Let’s search for enriched GO terms, and let’s see how we can do it for all the peak sets together so we can easily compare the results on a dotplot. Also, let’s learn how to simplify the output of GO terms using simplify function, useful in cases where lots of GO terms turn-up to be significant and it becomes difficult to interpret results. simply function removes redundant GO terms obtained from encrichGO calling internally GoSemSim function to calculate similarities among GO terms and removes those highly similar terms by keeping one representative term.
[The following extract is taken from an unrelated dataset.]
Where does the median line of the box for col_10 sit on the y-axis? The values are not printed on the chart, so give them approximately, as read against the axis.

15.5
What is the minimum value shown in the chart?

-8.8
# creating a gene list with ENTREZID ideas extracted from our annotation list, containing annotated peaks for all four cell lines
list.genes = lapply(list.annotations, function(i) as.data.frame(i)$geneId)
names(list.genes) <- sub("_", "\n", names(list.genes))

# running enrichedGO function to find enriched MF correlation_libraries_normalised on the gene list

compMF <- compareCluster(geneCluster = list.genes,
                       fun           = "enrichGO",
                       pvalueCutoff  = 0.05,
                       pAdjustMethod = "BH",
                       OrgDb='org.Hs.eg.db',
                       ont="MF")

# comparing results on a dotplot
dotplot(compMF)

# simplifying results although here we do not have problems with too many GO terms
compMF.flr <- simplify(compMF, cutoff = 0.7, by = "p.adjust", select_fun = min, measure = "Wang", semData = NULL)
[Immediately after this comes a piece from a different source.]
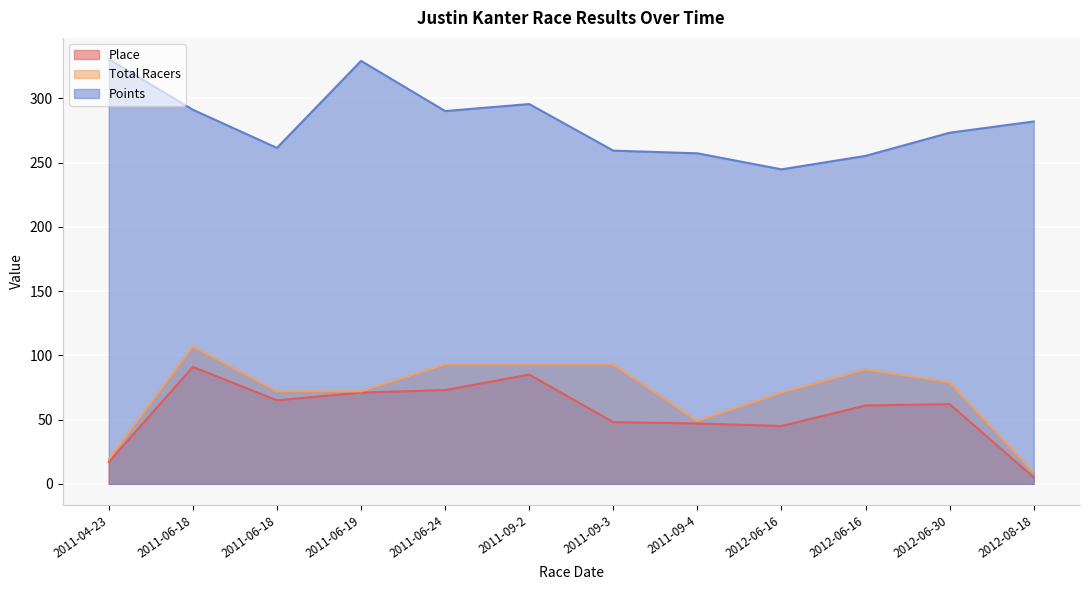

At which label does Place reach its peak?

2011-06-18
# creating a dotplot on reduced GO terms
dotplot(compMF.flr)

Concluding remarks and next steps

There are different flavours to functional annotations, and what and how functional annotations should be done is context dependent, i.e. they should be adjusted given available data and biological question being asked. There are many methods out there, all relying on the available annotations and databases, being constantly improved and developed. As a rule of thumb to understand the results and be able to draw biological conclusions, it may be good to think about i) the statistical test behind the method, ii) what is compared against what (i.e. genes vs. background) and which databases are being used (i.e. Reactome, GO, DO, KEGG).

For more examples on what can be done in terms on functional annotations, we recommend reading tutorials on clusterProfiler and DOSE, where you can further learn about semantic similarity analysis, disease enrichment analysis, GSEA analysis and much more.